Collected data
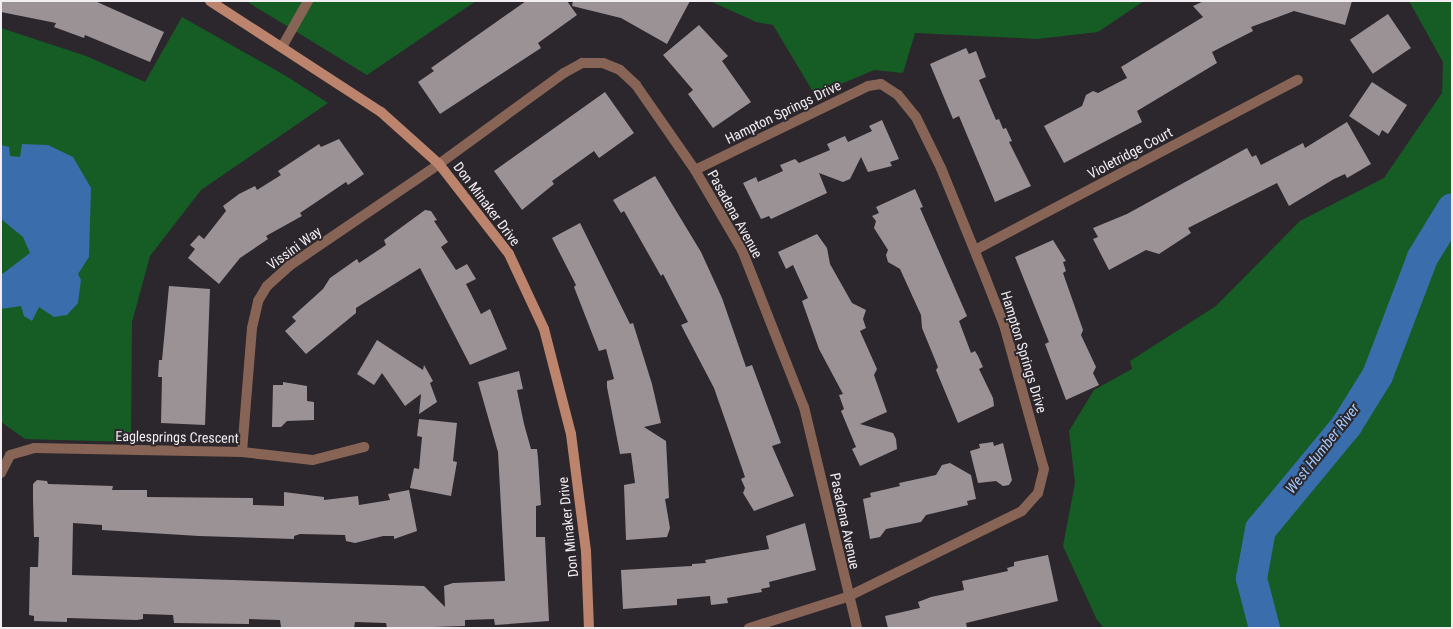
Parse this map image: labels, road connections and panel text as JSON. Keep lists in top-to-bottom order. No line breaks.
{"streets":{"street":["Hampton Springs Drive","Violetridge Court","Don Minaker Drive","Pasadena Avenue","Vissini Way","Eaglesprings Crescent"]},"crossings":[["Hampton Springs Drive","Violetridge Court"],["Hampton Springs Drive","Pasadena Avenue"],["Don Minaker Drive","Pasadena Avenue"],["Don Minaker Drive","Vissini Way"],["Pasadena Avenue","Vissini Way"],["Vissini Way","Eaglesprings Crescent"]],"water":["West Humber River"]}
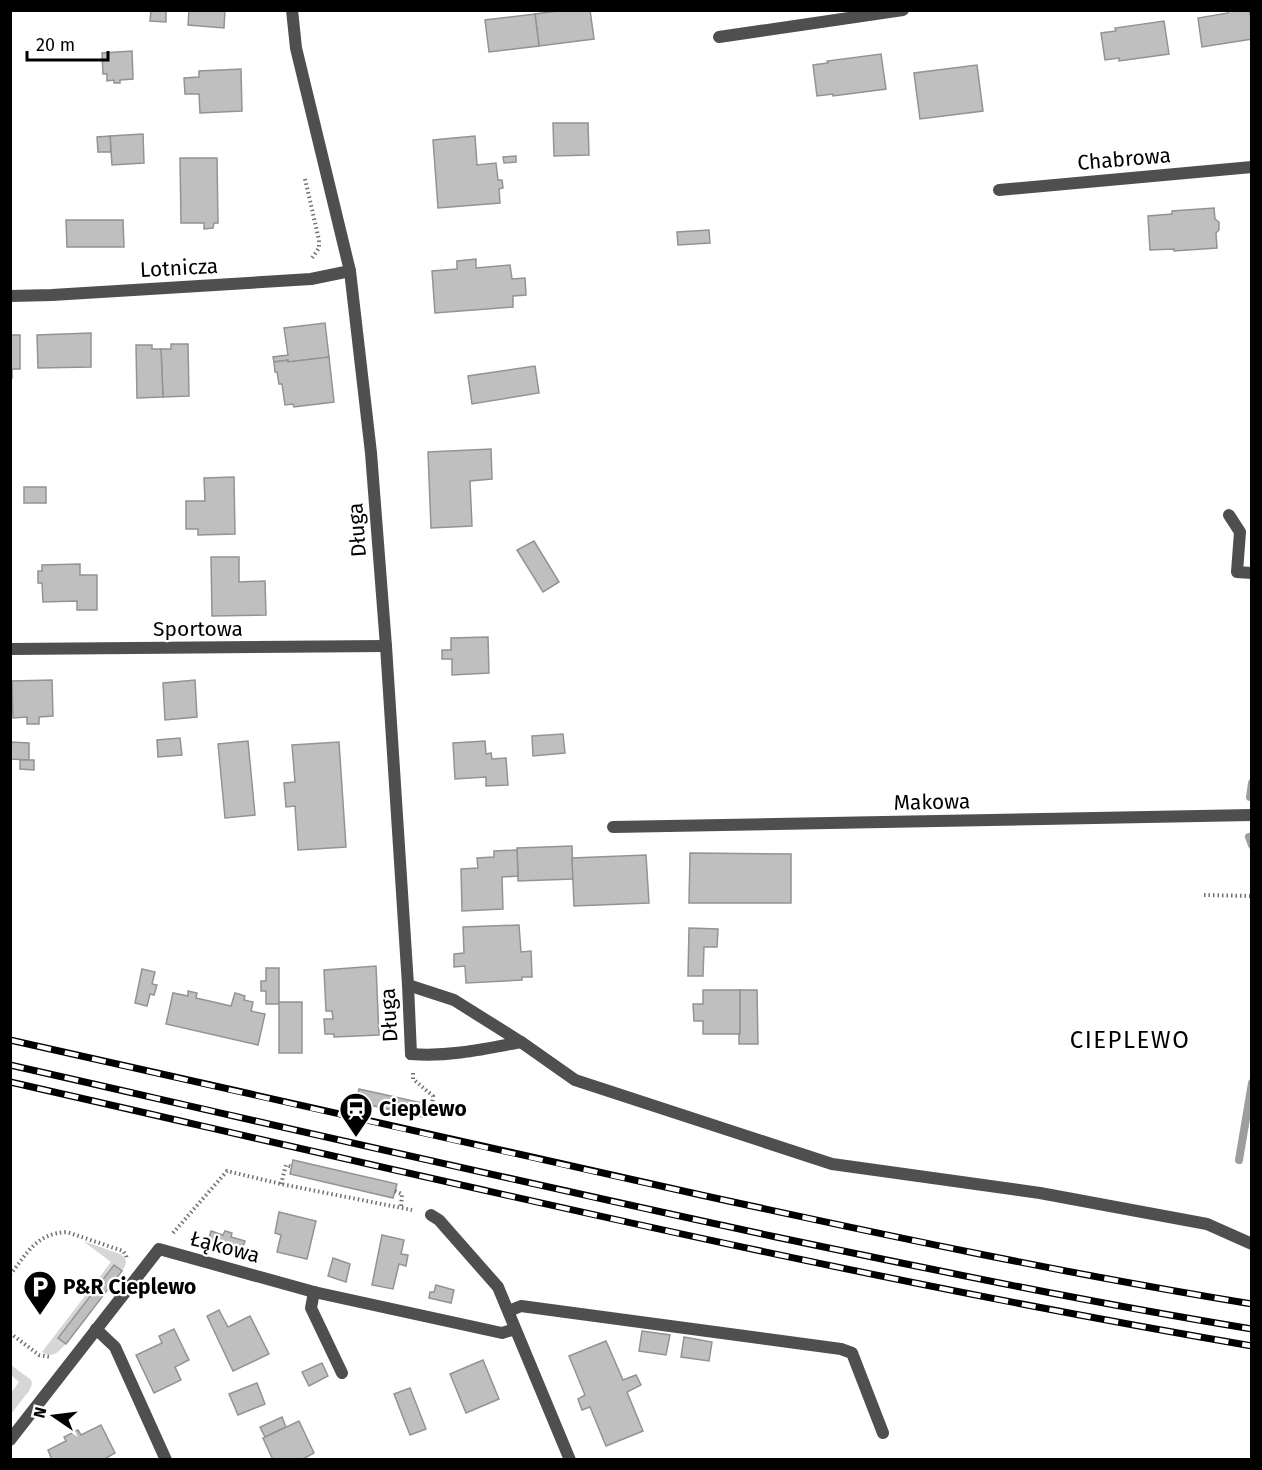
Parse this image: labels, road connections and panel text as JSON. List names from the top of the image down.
{
  "streets": {
    "street": [
      "Chabrowa",
      "Lotnicza",
      "Długa",
      "Sportowa",
      "Makowa",
      "Łąkowa"
    ]
  },
  "crossings": [
    ["Lotnicza", "Długa"],
    ["Długa", "Sportowa"]
  ],
  "districts": ["CIEPLEWO"],
  "places": {
    "station": ["Cieplewo"],
    "parking": ["P&R Cieplewo"]
  },
  "scale_bar": "20 m",
  "north": "left"
}
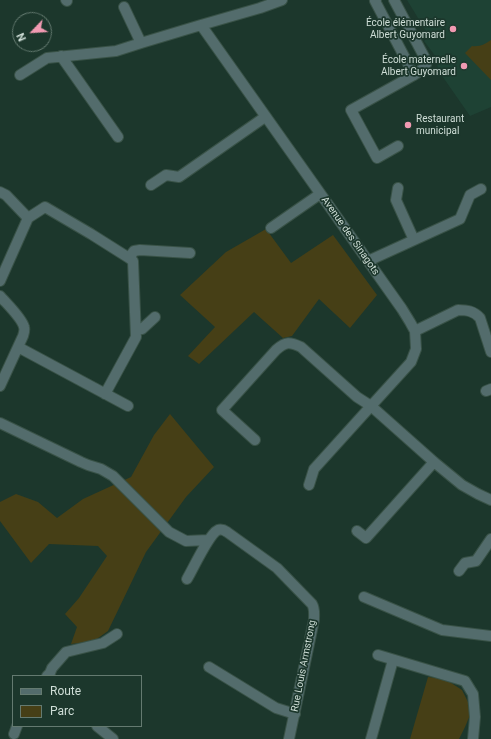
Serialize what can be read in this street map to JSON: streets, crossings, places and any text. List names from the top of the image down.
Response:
{
  "streets": {
    "street": ["Avenue des Sinagots", "Rue Louis Armstrong"]
  },
  "places": ["École élémentaire Albert Guyomard", "École maternelle Albert Guyomard", "Restaurant municipal"],
  "legend": ["Route", "Parc"],
  "north": "bottom left"
}
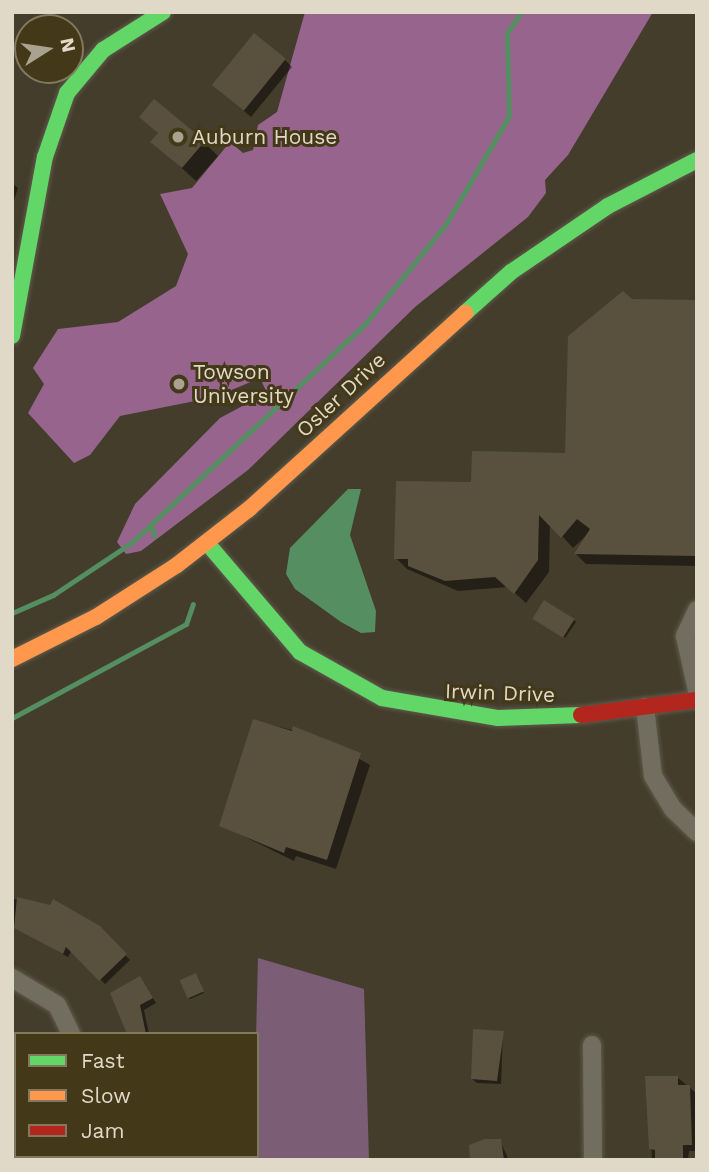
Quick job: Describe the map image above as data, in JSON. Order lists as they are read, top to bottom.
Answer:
{
  "streets": {
    "street": ["Osler Drive", "Irwin Drive"]
  },
  "crossings": [
    ["Osler Drive", "Irwin Drive"]
  ],
  "places": ["Auburn House", "Towson University"],
  "legend": ["Fast", "Slow", "Jam"],
  "north": "right"
}
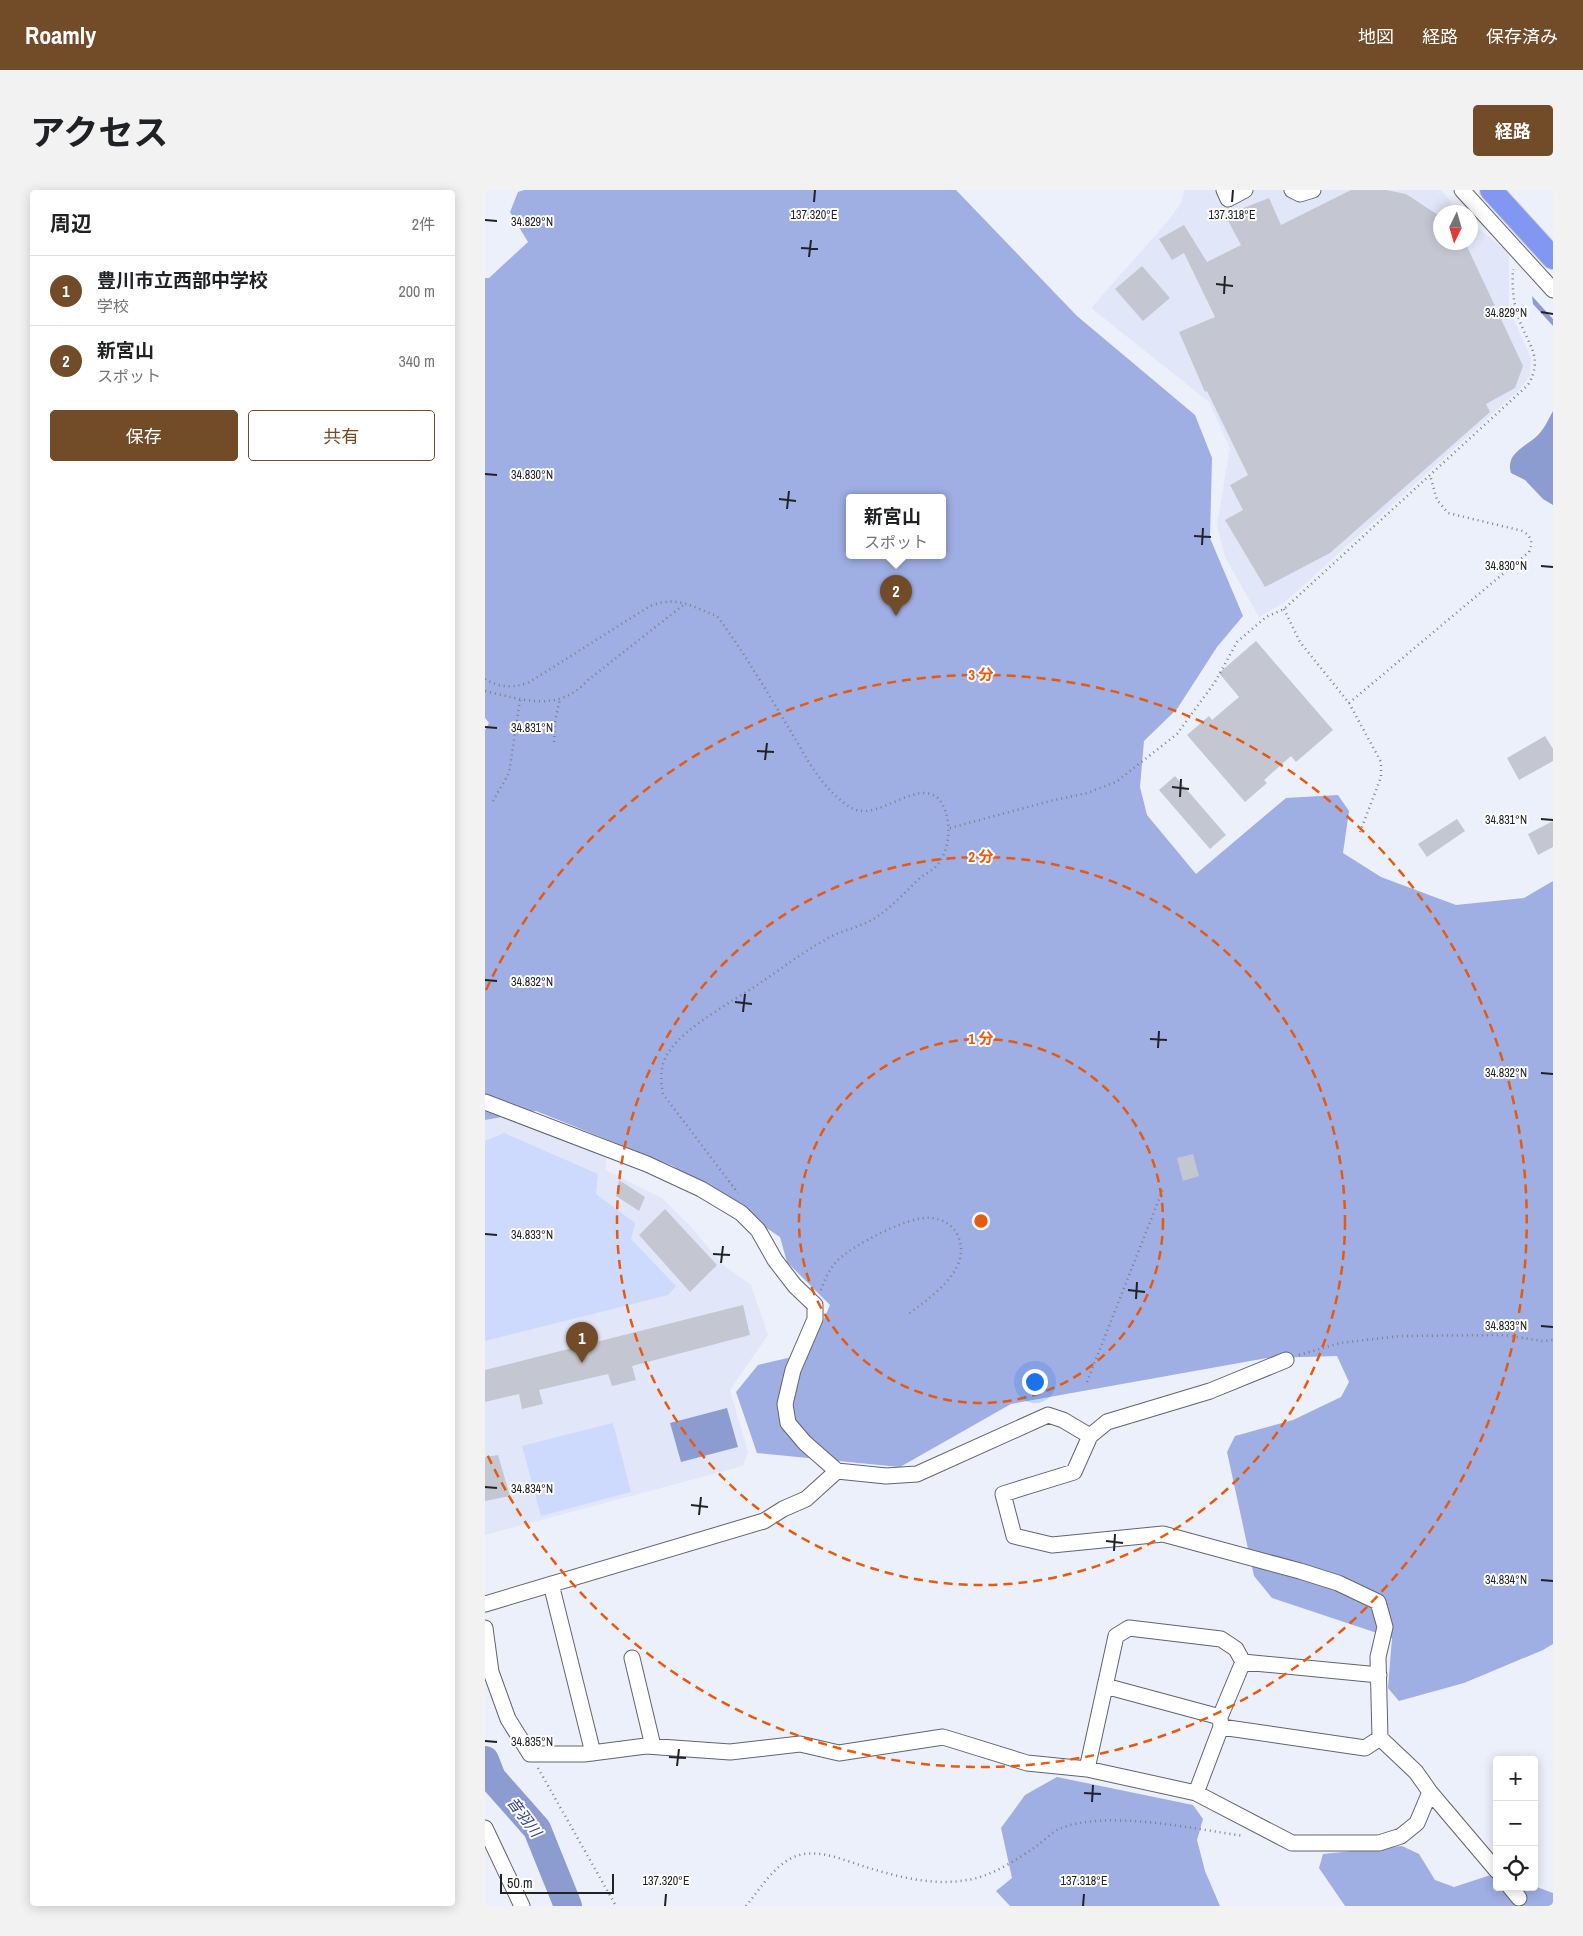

_Task description_. Begin at the line containing "Serialize what can" and write out every line to the end of the data exactly. Skip the pictures.

_Answer for this exercise_.
Serialize what can be read in this street map to JSON: streets, crossings, places and any text. List names from the top of the image down.
Response:
{
  "streets": {
    "street": ["Avenue des Sinagots", "Rue Louis Armstrong"]
  },
  "places": ["École élémentaire Albert Guyomard", "École maternelle Albert Guyomard", "Restaurant municipal"],
  "legend": ["Route", "Parc"],
  "north": "bottom left"
}
Quick job: Describe the map image above as data, in JSON. Order lists as they are read, top to bottom.
Answer:
{
  "streets": {
    "street": ["Osler Drive", "Irwin Drive"]
  },
  "crossings": [
    ["Osler Drive", "Irwin Drive"]
  ],
  "places": ["Auburn House", "Towson University"],
  "legend": ["Fast", "Slow", "Jam"],
  "north": "right"
}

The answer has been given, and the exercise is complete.